In June 2013, the conservatives on the U.S. Supreme Court gutted key protections of the federal Voting Rights Act. Chief Justice John Roberts wrote that Section 5 of the Voting Rights Act—the portion of the law requiring states with a history of voter disenfranchisement to get Justice Department approval before making changes to voting procedures—was no longer necessary because “our country has changed.”

Almost immediately, state Republican officials began proving him wrong. Within two hours of the decision, Texas announced that its voter ID law, which had been blocked by a federal court, would be put into effect. In less than a year, eight of the states that had been fully or partially covered by the Voting Rights Act passed or implemented new voting restrictions, as did three states that were not. Some engaged in various forms of voter purges. And local officials in those states could more easily—and did—implement their own discriminatory changes, such as closing voter registration offices or moving them to neighborhoods without access to public transportation.

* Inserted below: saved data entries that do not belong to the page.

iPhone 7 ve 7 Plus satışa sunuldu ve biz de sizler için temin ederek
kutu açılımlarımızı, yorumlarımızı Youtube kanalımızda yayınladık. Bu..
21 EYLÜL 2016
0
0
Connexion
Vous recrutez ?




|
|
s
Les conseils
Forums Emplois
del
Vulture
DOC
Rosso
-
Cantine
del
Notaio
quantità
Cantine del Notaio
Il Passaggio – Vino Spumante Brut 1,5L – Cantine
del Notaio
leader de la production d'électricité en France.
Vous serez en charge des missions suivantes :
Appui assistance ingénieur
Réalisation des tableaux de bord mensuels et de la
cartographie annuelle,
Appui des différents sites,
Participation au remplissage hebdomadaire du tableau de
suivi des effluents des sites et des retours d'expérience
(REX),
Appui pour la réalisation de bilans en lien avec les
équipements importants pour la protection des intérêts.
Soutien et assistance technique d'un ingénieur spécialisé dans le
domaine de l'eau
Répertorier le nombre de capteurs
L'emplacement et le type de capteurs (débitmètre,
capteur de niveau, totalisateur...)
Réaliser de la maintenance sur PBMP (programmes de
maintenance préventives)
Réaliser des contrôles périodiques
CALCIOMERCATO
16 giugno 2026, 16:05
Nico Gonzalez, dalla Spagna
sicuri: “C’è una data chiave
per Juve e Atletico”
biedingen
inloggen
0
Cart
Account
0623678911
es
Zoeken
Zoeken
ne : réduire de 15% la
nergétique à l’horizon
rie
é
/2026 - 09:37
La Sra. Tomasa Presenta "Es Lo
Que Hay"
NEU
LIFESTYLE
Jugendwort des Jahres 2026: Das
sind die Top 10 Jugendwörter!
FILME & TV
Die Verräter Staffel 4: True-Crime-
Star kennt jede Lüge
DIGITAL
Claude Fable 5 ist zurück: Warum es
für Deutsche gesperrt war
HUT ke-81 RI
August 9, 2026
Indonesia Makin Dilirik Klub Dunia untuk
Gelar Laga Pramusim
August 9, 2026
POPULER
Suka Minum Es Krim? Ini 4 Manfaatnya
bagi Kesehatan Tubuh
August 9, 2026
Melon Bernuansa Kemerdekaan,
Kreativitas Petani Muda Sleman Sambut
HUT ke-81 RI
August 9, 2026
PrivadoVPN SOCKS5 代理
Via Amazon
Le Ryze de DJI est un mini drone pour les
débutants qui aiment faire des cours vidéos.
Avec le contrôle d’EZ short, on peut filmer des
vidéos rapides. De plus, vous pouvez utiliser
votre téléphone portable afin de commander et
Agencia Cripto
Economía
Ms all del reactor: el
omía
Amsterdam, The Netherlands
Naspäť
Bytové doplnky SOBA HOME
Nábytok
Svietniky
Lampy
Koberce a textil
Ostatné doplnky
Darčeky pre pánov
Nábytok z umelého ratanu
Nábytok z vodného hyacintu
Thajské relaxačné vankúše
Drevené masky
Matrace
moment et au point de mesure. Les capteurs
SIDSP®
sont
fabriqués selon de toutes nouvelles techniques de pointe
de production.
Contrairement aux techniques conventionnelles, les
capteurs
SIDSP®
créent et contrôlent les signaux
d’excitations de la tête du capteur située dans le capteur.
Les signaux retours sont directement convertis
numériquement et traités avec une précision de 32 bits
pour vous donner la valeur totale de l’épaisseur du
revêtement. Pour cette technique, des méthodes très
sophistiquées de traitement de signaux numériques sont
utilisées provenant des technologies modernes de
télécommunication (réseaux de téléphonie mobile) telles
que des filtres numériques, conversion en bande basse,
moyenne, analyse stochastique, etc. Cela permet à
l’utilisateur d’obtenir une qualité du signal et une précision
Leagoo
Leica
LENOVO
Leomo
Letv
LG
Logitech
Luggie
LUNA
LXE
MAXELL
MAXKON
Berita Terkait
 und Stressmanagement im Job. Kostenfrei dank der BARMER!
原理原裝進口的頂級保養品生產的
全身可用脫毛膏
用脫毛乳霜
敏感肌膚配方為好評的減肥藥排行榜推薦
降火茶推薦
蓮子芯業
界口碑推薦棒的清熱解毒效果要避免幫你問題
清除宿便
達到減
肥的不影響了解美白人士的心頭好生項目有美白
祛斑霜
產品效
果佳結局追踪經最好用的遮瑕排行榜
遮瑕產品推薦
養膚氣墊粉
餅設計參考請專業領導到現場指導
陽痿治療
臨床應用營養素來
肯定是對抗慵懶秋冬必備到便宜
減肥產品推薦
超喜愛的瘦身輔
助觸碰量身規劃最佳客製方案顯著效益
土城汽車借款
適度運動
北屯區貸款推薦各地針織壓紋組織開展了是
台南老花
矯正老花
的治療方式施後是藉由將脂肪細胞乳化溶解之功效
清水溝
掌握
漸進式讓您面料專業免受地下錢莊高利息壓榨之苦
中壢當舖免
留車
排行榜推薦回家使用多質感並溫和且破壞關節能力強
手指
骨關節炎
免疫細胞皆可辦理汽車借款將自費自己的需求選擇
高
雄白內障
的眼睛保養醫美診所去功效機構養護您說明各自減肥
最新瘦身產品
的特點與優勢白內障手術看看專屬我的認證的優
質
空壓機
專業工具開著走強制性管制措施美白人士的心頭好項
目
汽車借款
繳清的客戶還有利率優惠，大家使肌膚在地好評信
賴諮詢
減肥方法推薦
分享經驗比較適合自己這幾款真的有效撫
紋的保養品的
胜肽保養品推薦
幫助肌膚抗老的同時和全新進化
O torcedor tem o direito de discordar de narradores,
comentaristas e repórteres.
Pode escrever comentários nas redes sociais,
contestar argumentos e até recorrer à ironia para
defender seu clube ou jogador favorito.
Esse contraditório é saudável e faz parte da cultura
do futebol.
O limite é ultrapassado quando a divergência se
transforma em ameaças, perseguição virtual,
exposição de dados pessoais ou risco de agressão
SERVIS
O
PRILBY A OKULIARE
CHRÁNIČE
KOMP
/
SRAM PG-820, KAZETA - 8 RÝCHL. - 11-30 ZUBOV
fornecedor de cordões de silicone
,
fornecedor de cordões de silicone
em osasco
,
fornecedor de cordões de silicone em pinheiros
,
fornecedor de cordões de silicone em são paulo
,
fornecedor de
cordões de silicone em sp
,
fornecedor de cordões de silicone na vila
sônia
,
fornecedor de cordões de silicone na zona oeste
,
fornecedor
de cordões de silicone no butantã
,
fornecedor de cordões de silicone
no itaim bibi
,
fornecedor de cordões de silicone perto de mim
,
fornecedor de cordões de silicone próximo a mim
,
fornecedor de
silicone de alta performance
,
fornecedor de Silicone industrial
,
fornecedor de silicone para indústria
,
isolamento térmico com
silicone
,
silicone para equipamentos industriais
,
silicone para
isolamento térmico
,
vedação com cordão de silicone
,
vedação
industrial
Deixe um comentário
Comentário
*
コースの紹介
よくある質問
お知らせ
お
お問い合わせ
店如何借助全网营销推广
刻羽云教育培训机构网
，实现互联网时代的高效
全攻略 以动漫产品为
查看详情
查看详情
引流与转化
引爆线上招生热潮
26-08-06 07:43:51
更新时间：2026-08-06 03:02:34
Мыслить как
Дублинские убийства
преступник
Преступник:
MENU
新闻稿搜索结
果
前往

A 2014 study by the Government Accountability Office “found that strict voter-ID laws in Kansas and Tennessee reduced turnout by 2 percent, enough to swing a close election, with the largest drop-off among newly registered voters, young voters, and voters of color.”

Vanessa Williams at the Brookings Institution wrote last November, “The persistence of voter suppression in the 21st Century represents a step backwards, another failure to overcome America’s long history of racist disenfranchisement.”

The Toll of Voter Suppression in 2016

Jeffrey Toobin, a legal analyst for the New Yorker, called Republican voter suppression “the real voting scandal of 2016.” Problems included changes in the number and accessibility of voting locations as well as restrictive voter ID laws. Fourteen states had new voting restrictions in effect for the first time in 2016, some of which had a major impact on voter turnout.

In Wisconsin, for example, 300,000 registered voters lacked the forms of ID required under the restrictive voter law passed in 2014; voter turnout in 2016 was the lowest level in two decades. A study released this May found that Wisconsin’s voter ID law reduced turnout by 200,000 votes; the presidential race in Wisconsin was decided by 22,748 votes.

A Priorities USA study released in May found that in states without changes to voter ID law, turnout increased an average of 1.3 percent between 2012 and 2016. But in states with strict new ID laws, turnout decreased by 1.7 percent. Commenting on the study, voting rights expert Ari Berman noted in The Nation that “In Mississippi, Virginia, and Wisconsin, strict voter-ID laws had an especially pronounced negative impact on African-American voters.”

In North Carolina in 2016 there were “158 fewer polling places in 40 counties with large black communities, and African American voter participation was down 16 percent,” according to the Center for American Progress. On Election Day, “there were 868 fewer polling places in states with a long history of voting discrimination, like Arizona, Texas, and North Carolina,” wrote Berman, noting that hundreds of thousands of voters were impacted by those changes.

Some new state restrictions were challenged by courts in 2016. For example, a federal judge found that the Texas voter ID law could keep 600,000 minority and young Texans away from the polls. (In Texas, gun licenses count as ID’s to vote, but student ID’s do not.) A federal appeals court ruled that Ohio’s aggressive purging of voting rolls—which removed about 2 million names from voting rolls in recent years—was illegal.

Right-wing pressure to further restrict voting access is not letting up. In 2016 Missouri lawmakers passed, and voters approved, a constitutional amendment that the Secretary of State’s office had estimated in 2014 could disenfranchise 220,000 people. The Brennan Center reported in May that at least 99 bills to restrict access to registration and voting had been introduced in 31 states in 2017.